Отказываясь, по сути (и декларируя этот отказ), от попытки «представить российскую цивилизацию в виде целостного… явления, обладающего своей линейной логикой»[21], И. Кондаков употребляет затем в соответствующем контексте такие понятия, как двоеверие, двоемыслие, двоевластие, раскол. Кажется удивительно логичным, но выглядит вполне оригинально соотнесение с бинарной структурой русской культуры принципа диалогичности, при этом и бинарность толкуется как раздвоенность. Из идеи бинарности выводится, в частности, не просто сам принцип двоеверия, но определяется генезис этого явления: незавершенность встречных процессов развития язычества и христианства. Бинарность как соотношение святости и нелепости, провалов и подвигов, религиозности и атеизма, рационального и иррационального (и их инварианта – европейского и азиатского), свободы и вседозволенности, созидания и разрушения, любви и ненависти, тоталитаризма и демократии, – все это И. Кондаков видит не как противостояние несовместимостей, но как действие специфического, российского механизма конвергенции.

В числе составляющих бинарной оппозиции в истории русской культуры есть структуры персонифицированные и универсальные. Среди персонифицированных, которыми наполнены многие эпизоды книги, привлекает внимание сочетание «Карамзин – Пушкин». Для И. Кондакова важна не последовательность их появления, а параллельность воздействия на культурные процессы в России; то, что старший собирает в себе свойства русского творца и понимание русской истории, а младший осуществляет движение вовне времени и пространства России. И. Кондаков видит именно в этих людях, в этой паре «эталонные формы русского национально-исторического самосознания в культуре»[22]. Любопытно при этом, что Пушкин предстает не только как составляющая бинарной структуры, но и как своего рода самоценная бинарная структура, воплощение традиционного для России разлада Империи и Свободы[23].

Среди универсальных структур, как кажется, особенно важной для автора является антиномия средневековой Руси и России Нового времени, что выражается и на политическом, и на художественно-эстетическом уровне. Грустное и справедливое наблюдение относительно взаимной нетерпимости двух русских культур, в особенности находившихся по разные стороны «железного занавеса» в XX веке, выражает (правда, в намеке, развиваемом фрагментарно позднее) характерную антиномию всего прошедшего столетия.
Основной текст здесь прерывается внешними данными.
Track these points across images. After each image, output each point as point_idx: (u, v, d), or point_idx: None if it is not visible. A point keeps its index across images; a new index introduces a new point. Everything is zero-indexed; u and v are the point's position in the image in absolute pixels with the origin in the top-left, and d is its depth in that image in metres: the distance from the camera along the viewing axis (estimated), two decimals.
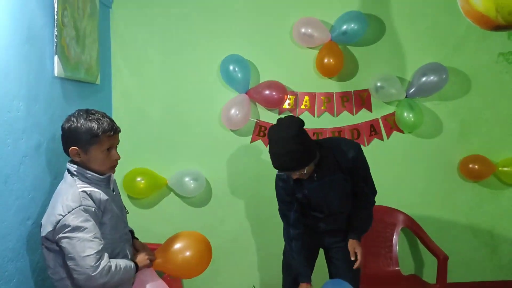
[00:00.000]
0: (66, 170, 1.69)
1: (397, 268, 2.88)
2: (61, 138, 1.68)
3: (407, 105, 2.91)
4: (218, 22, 2.87)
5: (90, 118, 1.63)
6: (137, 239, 1.97)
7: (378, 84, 2.88)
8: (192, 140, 2.93)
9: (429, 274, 2.95)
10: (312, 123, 2.94)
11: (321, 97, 2.97)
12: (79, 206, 1.55)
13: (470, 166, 2.98)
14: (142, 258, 1.81)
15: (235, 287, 3.03)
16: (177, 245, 1.92)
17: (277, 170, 2.00)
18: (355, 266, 2.06)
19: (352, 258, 2.06)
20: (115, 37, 2.85)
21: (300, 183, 2.04)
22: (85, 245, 1.52)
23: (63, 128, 1.66)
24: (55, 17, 1.92)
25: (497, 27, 1.51)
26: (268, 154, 1.91)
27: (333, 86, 2.98)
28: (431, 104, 3.02)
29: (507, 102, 3.05)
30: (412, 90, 2.91)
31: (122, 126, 2.85)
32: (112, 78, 2.86)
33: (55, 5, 1.92)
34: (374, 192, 2.16)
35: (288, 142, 1.83)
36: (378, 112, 3.00)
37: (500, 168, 2.99)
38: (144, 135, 2.90)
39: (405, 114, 2.89)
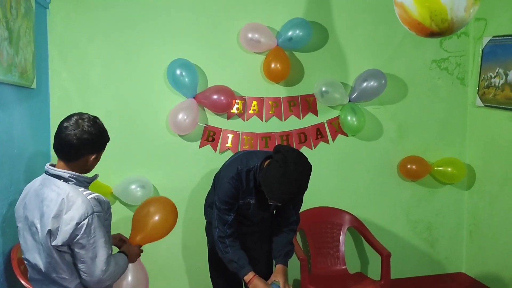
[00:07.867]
0: (49, 174, 1.60)
1: (344, 267, 2.97)
2: (81, 142, 1.56)
3: (350, 109, 3.03)
4: (163, 25, 2.82)
5: (98, 122, 1.61)
6: None
7: (323, 89, 2.97)
8: (139, 146, 2.84)
9: (374, 271, 3.07)
10: (260, 127, 2.98)
11: (269, 102, 3.01)
12: (92, 213, 1.55)
13: (408, 166, 3.15)
14: (133, 250, 1.94)
15: None
16: (143, 213, 2.16)
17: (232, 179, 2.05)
18: None
19: None
20: (53, 39, 2.69)
21: (250, 191, 2.08)
22: (98, 251, 1.56)
23: (90, 132, 1.57)
24: None
25: (431, 34, 1.63)
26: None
27: (281, 91, 3.02)
28: (372, 109, 3.17)
29: (440, 105, 3.27)
30: (354, 95, 3.04)
31: None
32: (50, 82, 2.70)
33: None
34: (298, 220, 2.29)
35: (302, 185, 1.93)
36: (324, 116, 3.10)
37: (435, 168, 3.19)
38: None
39: (349, 118, 3.01)
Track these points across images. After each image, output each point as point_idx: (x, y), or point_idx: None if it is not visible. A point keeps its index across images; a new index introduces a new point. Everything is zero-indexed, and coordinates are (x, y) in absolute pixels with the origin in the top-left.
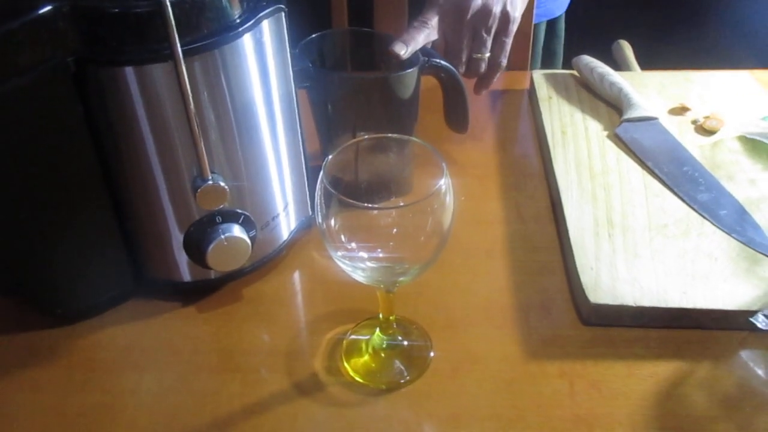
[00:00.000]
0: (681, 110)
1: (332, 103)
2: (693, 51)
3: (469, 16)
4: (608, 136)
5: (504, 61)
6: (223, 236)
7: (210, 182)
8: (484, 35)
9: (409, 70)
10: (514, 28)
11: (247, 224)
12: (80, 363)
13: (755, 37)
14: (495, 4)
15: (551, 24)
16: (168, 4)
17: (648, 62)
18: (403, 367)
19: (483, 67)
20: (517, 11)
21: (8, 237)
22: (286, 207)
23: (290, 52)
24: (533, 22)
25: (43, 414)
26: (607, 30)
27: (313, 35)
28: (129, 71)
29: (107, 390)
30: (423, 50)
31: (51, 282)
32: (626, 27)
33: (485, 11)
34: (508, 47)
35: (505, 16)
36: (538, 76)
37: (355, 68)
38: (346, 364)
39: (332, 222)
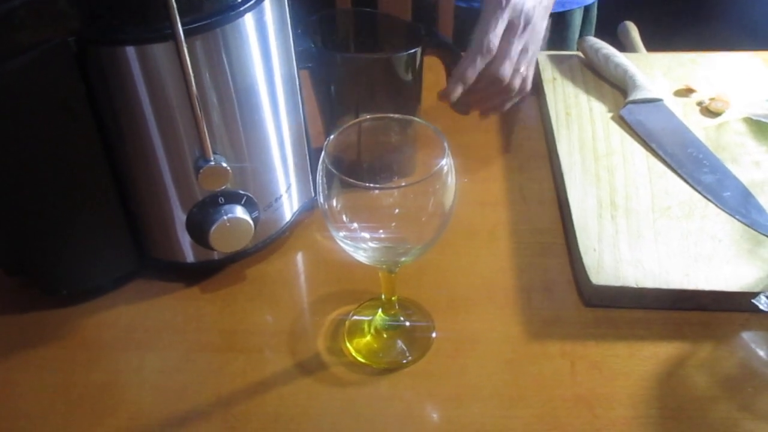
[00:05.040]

Однако при всей несомненности и «подстроенности» бинарных оппозиций в системе книги И. Кондакова могло бы возникнуть ощущение монотонности, плоскостности этой, чересчур последовательно воплощаемой идеи. От этой опасности книгу спасает вполне последовательное, в духе известных построений Ю. Лотмана, перерастание бинарности в тернарность. И. Кондаков сам находит тернарность в идеях Н. Данилевского и К. Леонтьева, обосновывает ее в связи с работой В. Соловьева «Три силы», вызывая вполне естественное предположение: нельзя ли определить всю логику развития русской культуры последних двух столетий как перерастание бинарности в более естественную для живой культурной практики тернарность?

Разумеется, стремление максимально полно развить идею бинарности русской культуры приводит к ее абсолютизации, которая не может не вызвать сомнений. Очень серьезных и детальных комментариев требует тезис о «сродстве тоталитарности и национального менталитета русской культуры»[24]. Как быть в таком случае с резким ростом персоналистских тенденций в русской культуре последних трех столетий? И как быть с тоталитарными системами иных государств в XX веке? Увлекаясь «парами», в том числе и лексическими, в названиях произведений русской классики, И. Кондаков ставит в единый ряд «Войну и мир», «Преступление и наказание», где бинарность несомненна и системообразующа, – с «Мертвыми душами», где система имеет другие основания. Да и выражена ли – или являет собой вовсе другую целостность, как, скажем, в словосочетаниях «Бедная Лиза» или «Евгений Онегин»?